Better behaviour, not Royal Commission driving fintechs’ bank fight
By Mark Jones, CEO of SocietyOne
As the big banks’ PR machines went on the defensive and into no-comment-wherever-possible mode following the release of the Hayne royal commission, those employed by our growing fintech sector licked their lips with joy.
MoneyPlace’s chief executive Stuart Stoyan quickly saw his chance to pick up a microphone, proclaiming the Commission a “once-in-a-generation opportunity” for fintechs.
In the same article, Prospa CEO Beau Bertoli urged other business lenders to “get on the front foot and set the tone for how we should operate” in light of “some of the instances of misconduct from the banks”.

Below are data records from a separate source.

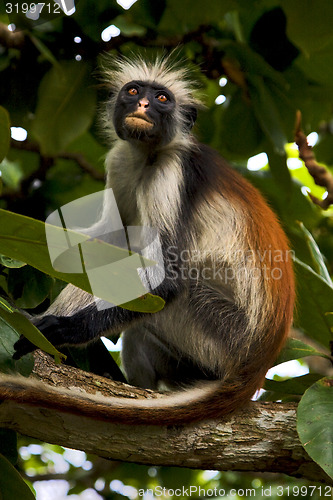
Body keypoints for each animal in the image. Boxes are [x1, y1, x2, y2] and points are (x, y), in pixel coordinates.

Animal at [3, 53, 294, 422]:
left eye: (162, 98)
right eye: (133, 91)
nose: (142, 104)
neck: (147, 156)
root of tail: (252, 370)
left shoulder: (168, 173)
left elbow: (168, 280)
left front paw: (69, 330)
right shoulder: (121, 160)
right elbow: (109, 239)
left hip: (218, 332)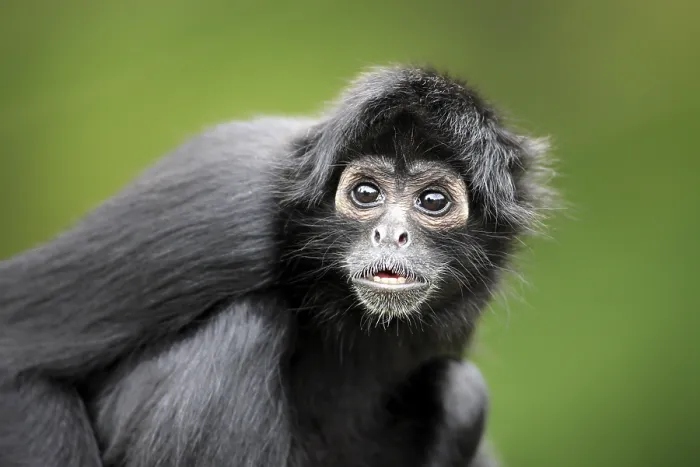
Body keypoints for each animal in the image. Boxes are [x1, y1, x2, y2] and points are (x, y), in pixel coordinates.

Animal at [0, 65, 552, 467]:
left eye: (433, 201)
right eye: (365, 194)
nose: (391, 234)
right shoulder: (230, 211)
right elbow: (19, 361)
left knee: (463, 396)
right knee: (247, 326)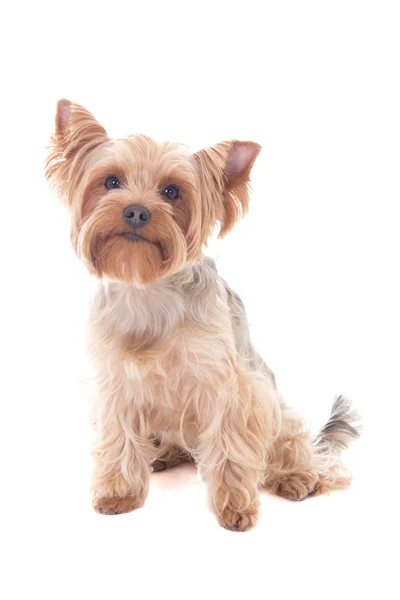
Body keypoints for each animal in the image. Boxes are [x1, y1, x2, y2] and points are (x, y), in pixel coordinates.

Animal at [44, 101, 360, 532]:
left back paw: (296, 477)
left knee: (294, 447)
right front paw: (119, 495)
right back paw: (162, 455)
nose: (136, 211)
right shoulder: (116, 384)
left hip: (271, 404)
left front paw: (235, 509)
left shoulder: (226, 386)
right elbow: (120, 438)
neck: (149, 289)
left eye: (171, 191)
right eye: (110, 182)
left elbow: (230, 447)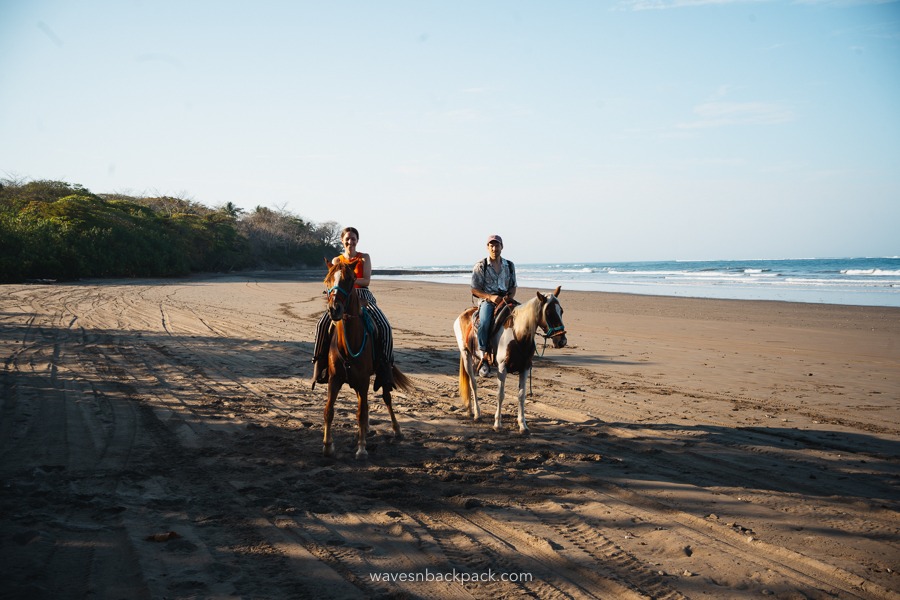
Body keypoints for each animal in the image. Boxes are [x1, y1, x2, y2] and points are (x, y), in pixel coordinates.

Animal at [320, 258, 412, 460]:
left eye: (349, 279)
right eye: (327, 281)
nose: (334, 309)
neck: (349, 343)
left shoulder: (363, 381)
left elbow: (361, 413)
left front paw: (361, 448)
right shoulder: (334, 379)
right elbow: (329, 410)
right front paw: (328, 446)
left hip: (381, 375)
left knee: (386, 398)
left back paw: (396, 430)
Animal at [454, 288, 568, 434]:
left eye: (561, 311)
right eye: (548, 312)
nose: (562, 341)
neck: (519, 335)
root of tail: (464, 314)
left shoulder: (525, 368)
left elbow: (521, 395)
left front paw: (523, 425)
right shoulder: (502, 368)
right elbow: (500, 394)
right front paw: (497, 424)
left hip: (475, 358)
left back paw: (470, 409)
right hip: (465, 354)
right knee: (473, 383)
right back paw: (477, 414)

And Moula CEO and founder, Aris Allegos, also quickly put out a public statement claiming that “As a result of the heightened spotlight on the industry, we’ll start to see better rates, deal terms, and product experiences, which is great news for business owners and consumers”.
And fair enough, too.
Much like the Democrats, whose inaugural leader Don Chipp said they’d “keep the bastards honest” back in the day, arguably one key outcome of fintech’s commitment to giving customers a better and fairer deal is that it also acts to keep the banks honest.
But, this is also Australia. The country of oligopolies. A nation where the banks have enjoyed enormous market power and customer trust in keeping their money safe for many decades.